In 1984, Jennifer Thompson was a 22-year-old college student with a 4.0 GPA and lofty goals for her future. Her path was dramatically altered, however, when a man broke into her apartment, put a knife to her throat, and raped her. In that moment, her determination took an entirely different direction and set her on a path that would transform her.

She focused all attention on memorizing her rapist's features. Searching for scars, tattoos, and any unique features that could help her identify him, she was certain that she could put him in prison for life. After a composite sketch, lineup identification, and trial, Jennifer Thompson's testimony and memory led to a life sentence for Ronald Cotton.

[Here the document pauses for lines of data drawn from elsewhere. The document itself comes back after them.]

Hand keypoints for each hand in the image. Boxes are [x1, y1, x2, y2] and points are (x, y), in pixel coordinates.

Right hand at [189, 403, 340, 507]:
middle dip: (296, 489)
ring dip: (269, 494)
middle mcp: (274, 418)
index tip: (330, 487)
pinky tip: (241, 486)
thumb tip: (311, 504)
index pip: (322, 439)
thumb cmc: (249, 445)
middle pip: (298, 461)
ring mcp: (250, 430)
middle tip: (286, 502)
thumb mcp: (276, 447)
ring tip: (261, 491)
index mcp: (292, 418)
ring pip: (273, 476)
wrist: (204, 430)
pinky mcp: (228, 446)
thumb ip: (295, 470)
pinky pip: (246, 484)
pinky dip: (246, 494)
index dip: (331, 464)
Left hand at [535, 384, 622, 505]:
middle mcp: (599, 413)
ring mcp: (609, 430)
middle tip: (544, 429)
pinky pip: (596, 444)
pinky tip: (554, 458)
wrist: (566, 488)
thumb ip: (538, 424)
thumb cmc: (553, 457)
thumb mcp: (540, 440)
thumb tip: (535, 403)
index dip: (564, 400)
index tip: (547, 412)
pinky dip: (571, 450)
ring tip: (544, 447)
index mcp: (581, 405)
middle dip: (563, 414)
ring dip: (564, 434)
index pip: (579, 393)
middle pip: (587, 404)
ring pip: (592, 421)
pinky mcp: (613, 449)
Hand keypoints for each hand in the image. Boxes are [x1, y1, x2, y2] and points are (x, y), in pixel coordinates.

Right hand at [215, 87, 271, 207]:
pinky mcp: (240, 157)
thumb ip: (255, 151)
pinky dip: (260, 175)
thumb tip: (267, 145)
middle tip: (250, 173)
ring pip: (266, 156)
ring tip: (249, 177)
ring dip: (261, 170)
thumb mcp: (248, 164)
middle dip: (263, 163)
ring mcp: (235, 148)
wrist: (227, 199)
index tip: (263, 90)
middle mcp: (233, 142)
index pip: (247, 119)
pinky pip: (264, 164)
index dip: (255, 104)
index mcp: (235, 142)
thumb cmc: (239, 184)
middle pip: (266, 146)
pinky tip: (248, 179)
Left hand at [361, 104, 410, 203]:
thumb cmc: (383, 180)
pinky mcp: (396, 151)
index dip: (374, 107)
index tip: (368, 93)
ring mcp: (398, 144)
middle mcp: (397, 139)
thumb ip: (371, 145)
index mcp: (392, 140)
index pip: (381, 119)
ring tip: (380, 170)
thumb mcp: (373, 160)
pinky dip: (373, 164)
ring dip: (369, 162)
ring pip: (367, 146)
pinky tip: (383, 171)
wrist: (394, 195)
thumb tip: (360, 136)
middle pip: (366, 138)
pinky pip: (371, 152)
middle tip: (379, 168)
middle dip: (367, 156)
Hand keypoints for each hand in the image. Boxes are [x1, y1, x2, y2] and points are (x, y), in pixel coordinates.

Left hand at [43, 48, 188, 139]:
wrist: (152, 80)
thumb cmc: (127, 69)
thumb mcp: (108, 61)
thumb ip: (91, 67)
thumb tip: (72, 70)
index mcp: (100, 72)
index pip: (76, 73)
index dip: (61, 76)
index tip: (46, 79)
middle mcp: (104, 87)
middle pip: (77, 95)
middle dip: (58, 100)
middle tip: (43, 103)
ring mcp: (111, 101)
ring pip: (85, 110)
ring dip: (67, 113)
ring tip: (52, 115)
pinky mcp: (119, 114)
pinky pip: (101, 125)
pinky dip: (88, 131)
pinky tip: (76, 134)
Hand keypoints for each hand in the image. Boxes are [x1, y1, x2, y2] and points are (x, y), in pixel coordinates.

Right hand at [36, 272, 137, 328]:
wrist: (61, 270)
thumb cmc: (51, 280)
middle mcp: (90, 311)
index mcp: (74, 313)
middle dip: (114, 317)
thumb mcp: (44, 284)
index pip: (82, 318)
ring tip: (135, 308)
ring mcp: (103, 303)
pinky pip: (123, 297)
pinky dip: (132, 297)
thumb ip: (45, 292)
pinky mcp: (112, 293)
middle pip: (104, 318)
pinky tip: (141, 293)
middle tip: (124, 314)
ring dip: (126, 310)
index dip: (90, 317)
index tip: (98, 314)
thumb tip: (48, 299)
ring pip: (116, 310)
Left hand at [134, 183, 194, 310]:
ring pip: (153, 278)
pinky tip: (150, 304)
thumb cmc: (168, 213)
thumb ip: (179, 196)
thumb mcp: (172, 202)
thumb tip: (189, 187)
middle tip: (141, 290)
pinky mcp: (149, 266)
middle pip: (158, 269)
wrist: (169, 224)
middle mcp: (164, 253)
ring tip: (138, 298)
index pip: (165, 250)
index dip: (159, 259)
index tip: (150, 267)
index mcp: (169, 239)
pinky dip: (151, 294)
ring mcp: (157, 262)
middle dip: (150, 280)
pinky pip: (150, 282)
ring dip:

Years later, Thompson-Cannino was asked to provide a DNA sample for further analysis of the case. She agreed to the request, positive that her identification of Cotton would be held up by science. In an instant, both lives changed, when it was revealed that Ronald Cotton was not her rapist, and after spending 11 years in prison as an innocent man, he was released.

Devastated that her actions led to the imprisonment of an innocent man, Thompson-Cannino reached out to Cotton to apologize, and in an act of true generosity, he forgave her. Their unlikely friendship and bond became the basis for the New York Times best-selling book Picking Cotton.

Today, Thompson-Cannino and Cotton travel the country, speaking out in favor of DNA testing and working to protect the wrongfully convicted by sharing their personal stories of hope and redemption.